[Texto do exercício]
╔══

BÍBLIA EXPOSITIVA
Calvino cria que, quando a Bíblia era aberta e explicada de forma correta e coerente, a soberania de Deus era manifestada para a congregação imediatamente. Como erudito e conhecedor dos idiomas originais, quando pregava no Antigo Testamento, o texto era traduzido diretamente do hebraico. Quando pregava sobre o Novo Testamento, pregava diretamente no grego original. Em suas pregações, sempre tinha à sua frente um Antigo Testamento hebraico ou um Novo Testamento grego e, geralmente, não usava quaisquer anotações em seus sermões (LOPES, 2008, p. 50). Suas pregações eram repletas de conteúdo bíblico. Muito embora tivesse obtido uma formação humanística, Calvino rejeitou toda teologia de cunho natural e especulativa, optando pelas Escrituras como o caminho mais seguro para o conhecimento de Deus (MATOS, 2008, p. 156). Sua preocupação era levar as pessoas a uma adoração apropriada de Deus, pois, para tanto, não existe outro meio a não ser as Escrituras. Sobre este fato MACGRATH (2007) comenta dizendo:
“É precisamente porque Calvino atribui uma importância suprema à adoração apropriada de Deus, à medida que este revelou a si mesmo em Jesus Cristo, que ele considera tão importante reverenciar e interpretar, corretamente, o único meio através do qual se pode obter o pleno e definitivo acesso a esse Deus, as Escrituras” (MACGRATH, 2007, p. 157).
Citando Parker, LOPES (2008) considera a pregação de Calvino dizendo:
“Domingo após domingo, dia após dia, Calvino subia as escadas do púlpito. Ali ele guiava pacientemente a congregação, versículo por versículo, livro após livro da Bíblia. O que o levava a pregar e a pregar como fazia? O impulso ou compulsão de pregar era teológico. Calvino pregava porque cria. Pregava como fazia por acreditar no que fazia” (LOPES, 2008, p. 50).
O grande reformador de Genebra tinha plena consciência de que a autoridade de sua pregação não se encontrava nele mesmo. Ele disse: “quando subimos ao púlpito, não levamos conosco nossos sonhos e nossas fantasias”. Ele sabia que assim que os homens se afastam da Palavra de Deus, ainda que seja em pequena proporção, eles pregam nada mais que falsidades, vaidades, mentiras e enganos. É tarefa do expositor bíblico, dizia ele, fazer com que a suprema autoridade da Palavra divina influencie seus ouvintes (LAWSON, 2008, p. 35). Para Calvino, a primeira marca de uma igreja verdadeira é a pregação fiel da Palavra de Deus. Sobre este fato STOTT (2003) comenta:
“Enquanto Calvino escrevia suas Institutas na paz comparativa de Genebra, ele, também, exaltava a Palavra de Deus. Em especial, enfatizava que a primeira marca, a principal, de uma igreja verdadeira, era a pregação fiel da Palavra. Sempre onde vemos a Palavra de Deus pregada e ouvida com pureza, escreveu ele, e os sacramentos administrados segundo a instituição de Cristo, ali, não se pode duvidar, existe uma igreja de Deus” (STOTT, 2003, p. 26).

╚══

[Tarefas a realizar]
A) Segundo o texto sobre a pregação de Calvino, em que idioma ele pregava quando o sermão tratava do Novo Testamento?
B) Por que, segundo o texto sobre a pregação de Calvino, ele considerava tão importante reverenciar e interpretar corretamente as Escrituras?

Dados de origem
╔══

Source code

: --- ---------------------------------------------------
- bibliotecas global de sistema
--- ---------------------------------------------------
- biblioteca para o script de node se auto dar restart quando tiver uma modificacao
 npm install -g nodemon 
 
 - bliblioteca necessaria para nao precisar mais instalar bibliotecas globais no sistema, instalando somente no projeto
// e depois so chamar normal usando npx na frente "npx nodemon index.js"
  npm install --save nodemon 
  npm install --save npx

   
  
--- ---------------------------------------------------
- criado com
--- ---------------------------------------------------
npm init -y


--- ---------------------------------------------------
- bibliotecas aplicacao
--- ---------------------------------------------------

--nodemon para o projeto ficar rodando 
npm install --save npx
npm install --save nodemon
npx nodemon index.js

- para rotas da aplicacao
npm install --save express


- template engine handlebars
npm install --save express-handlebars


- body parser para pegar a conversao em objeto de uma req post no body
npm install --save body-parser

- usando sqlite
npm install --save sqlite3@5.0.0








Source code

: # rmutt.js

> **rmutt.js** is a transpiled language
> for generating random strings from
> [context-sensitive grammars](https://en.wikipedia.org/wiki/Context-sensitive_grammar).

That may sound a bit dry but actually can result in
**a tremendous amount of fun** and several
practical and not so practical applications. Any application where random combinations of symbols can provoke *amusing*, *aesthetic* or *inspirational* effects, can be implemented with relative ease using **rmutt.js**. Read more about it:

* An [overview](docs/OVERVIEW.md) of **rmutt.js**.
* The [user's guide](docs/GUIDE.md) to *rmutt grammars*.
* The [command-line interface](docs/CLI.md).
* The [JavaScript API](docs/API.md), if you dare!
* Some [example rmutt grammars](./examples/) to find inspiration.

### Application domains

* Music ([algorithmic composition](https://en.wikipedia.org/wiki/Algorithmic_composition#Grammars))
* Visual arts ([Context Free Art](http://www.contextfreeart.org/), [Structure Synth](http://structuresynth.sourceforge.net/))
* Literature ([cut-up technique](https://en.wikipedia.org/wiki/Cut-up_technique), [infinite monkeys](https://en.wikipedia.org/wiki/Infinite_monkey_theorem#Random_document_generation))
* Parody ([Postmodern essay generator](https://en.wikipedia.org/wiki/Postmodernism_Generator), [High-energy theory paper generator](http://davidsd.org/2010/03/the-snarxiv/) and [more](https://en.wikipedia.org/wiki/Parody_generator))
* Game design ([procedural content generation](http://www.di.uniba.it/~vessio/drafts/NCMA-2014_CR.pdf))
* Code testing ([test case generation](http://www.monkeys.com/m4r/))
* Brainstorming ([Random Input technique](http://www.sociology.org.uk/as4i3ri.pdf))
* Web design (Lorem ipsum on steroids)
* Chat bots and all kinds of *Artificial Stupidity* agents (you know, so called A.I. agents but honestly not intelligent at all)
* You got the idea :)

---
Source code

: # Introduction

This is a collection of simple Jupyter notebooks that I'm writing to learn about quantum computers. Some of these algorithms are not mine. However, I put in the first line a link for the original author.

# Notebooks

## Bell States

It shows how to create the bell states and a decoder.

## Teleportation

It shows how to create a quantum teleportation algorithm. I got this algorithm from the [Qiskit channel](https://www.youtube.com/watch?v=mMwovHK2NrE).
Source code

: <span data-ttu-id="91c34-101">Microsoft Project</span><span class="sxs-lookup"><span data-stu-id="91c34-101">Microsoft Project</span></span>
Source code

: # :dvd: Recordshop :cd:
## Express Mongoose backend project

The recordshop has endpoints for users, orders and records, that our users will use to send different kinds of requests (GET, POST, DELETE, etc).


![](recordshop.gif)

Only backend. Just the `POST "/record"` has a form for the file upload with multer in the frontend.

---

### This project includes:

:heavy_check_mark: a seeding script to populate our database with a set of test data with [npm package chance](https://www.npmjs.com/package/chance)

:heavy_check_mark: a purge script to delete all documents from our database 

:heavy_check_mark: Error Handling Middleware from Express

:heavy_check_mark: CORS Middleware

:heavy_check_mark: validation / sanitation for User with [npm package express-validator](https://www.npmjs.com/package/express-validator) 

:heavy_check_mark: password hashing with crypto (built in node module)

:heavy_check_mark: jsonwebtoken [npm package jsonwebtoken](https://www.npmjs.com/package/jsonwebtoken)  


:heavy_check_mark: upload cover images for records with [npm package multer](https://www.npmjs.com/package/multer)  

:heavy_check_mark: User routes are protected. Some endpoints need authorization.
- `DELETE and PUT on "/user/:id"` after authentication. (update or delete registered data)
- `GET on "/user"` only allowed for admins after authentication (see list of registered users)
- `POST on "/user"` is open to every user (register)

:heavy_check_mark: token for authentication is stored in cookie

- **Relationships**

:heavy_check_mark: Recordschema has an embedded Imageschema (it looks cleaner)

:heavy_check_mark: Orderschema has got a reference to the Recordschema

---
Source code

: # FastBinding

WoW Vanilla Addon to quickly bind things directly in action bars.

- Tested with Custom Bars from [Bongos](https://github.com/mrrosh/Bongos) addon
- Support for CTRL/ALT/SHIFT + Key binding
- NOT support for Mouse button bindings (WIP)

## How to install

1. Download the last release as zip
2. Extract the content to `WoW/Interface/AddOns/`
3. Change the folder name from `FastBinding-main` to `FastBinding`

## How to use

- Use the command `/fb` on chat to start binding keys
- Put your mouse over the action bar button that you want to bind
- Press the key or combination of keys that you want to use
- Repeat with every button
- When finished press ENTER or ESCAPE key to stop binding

╚══
╔══

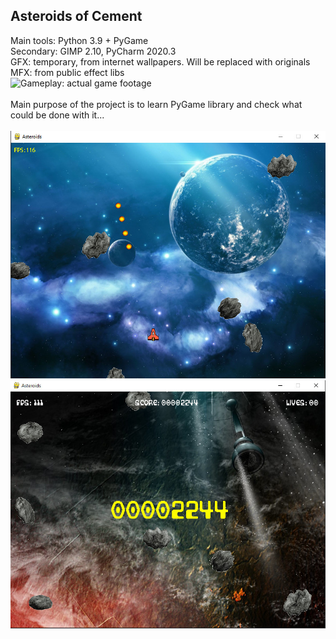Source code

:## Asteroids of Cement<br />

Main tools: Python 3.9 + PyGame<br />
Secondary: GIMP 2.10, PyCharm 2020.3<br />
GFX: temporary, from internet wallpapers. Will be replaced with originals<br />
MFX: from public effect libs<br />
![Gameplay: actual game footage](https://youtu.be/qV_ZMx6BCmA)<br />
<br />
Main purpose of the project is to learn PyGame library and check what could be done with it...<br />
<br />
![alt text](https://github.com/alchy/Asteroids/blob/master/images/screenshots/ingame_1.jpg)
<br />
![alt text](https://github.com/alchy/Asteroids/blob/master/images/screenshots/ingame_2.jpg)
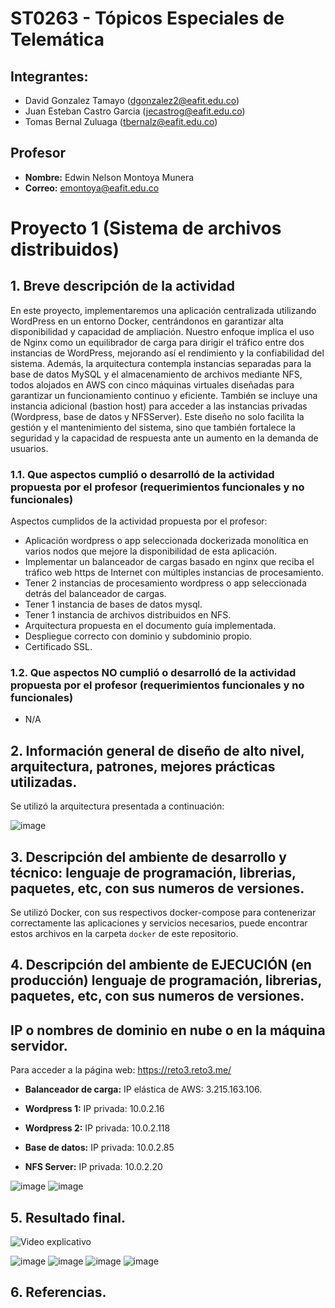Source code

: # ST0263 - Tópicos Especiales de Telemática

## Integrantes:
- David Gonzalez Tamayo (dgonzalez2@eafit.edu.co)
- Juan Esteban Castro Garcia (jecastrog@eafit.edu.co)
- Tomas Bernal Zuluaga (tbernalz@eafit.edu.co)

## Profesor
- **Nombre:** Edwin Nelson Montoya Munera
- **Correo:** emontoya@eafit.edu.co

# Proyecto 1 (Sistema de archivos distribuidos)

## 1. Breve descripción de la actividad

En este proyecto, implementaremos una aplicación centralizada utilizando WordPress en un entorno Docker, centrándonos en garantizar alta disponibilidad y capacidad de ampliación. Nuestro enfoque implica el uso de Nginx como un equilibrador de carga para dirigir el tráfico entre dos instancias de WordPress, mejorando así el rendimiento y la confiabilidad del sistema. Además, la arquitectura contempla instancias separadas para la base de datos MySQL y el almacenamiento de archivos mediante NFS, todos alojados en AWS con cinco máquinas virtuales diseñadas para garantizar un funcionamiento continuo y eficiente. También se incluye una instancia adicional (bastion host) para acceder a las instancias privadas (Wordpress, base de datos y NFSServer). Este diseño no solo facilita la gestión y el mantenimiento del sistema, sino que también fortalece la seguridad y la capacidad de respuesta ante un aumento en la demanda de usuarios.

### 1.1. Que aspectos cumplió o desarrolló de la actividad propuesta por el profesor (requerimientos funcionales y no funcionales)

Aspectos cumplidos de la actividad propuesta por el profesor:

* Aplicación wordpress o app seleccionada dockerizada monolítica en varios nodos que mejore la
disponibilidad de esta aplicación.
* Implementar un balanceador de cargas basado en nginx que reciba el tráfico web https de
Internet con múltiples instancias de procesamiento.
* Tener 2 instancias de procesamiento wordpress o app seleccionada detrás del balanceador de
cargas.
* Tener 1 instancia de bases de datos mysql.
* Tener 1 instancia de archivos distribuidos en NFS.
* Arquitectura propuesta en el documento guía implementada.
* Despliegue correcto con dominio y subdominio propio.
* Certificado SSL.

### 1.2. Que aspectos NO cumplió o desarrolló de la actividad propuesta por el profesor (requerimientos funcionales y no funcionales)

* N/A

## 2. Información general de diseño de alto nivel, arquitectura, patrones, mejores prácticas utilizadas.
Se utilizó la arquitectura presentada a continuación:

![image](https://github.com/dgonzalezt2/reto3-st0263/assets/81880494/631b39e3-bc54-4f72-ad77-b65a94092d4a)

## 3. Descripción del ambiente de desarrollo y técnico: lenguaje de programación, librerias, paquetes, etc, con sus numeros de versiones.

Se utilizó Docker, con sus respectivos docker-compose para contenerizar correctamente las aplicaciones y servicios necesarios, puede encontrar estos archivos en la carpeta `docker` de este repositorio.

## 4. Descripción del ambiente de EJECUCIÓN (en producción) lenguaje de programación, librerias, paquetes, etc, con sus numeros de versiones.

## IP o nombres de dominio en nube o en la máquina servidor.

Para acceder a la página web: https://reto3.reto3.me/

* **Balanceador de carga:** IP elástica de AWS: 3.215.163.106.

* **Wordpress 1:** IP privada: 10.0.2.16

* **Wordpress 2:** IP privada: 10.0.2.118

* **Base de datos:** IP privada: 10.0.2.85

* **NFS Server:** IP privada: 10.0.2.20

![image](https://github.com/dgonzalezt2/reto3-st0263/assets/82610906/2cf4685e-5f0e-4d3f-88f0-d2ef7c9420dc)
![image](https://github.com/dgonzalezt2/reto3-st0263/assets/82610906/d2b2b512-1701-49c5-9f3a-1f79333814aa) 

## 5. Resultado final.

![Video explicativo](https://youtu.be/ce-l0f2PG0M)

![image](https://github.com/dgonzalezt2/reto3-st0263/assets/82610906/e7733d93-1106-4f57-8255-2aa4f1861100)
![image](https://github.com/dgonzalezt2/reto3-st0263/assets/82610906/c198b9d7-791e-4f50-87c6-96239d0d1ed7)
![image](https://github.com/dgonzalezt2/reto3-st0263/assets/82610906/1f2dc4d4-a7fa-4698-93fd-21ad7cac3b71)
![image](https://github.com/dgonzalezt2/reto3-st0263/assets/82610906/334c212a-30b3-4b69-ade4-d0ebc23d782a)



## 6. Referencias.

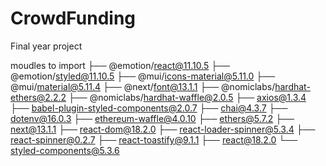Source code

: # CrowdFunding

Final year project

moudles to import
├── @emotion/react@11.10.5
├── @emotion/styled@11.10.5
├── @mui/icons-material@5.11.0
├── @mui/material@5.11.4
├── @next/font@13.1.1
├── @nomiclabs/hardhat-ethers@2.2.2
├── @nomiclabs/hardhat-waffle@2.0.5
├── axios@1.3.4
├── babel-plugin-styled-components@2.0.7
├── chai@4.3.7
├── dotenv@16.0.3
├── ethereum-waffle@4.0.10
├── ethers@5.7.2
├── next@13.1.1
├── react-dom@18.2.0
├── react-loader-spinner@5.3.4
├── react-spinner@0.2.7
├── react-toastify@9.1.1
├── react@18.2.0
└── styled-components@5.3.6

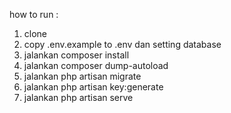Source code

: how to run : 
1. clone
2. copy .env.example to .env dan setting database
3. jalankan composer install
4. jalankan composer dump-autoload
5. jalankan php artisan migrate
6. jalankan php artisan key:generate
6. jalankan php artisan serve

╚══

[Respostas esperadas]
A) No grego original.

B) Calvino atribuía importância suprema à adoração apropriada de Deus, tal como Ele se revelou em Jesus Cristo. As Escrituras são o único meio de obter acesso pleno e definitivo a esse Deus, e não há outro caminho para levar as pessoas a essa adoração.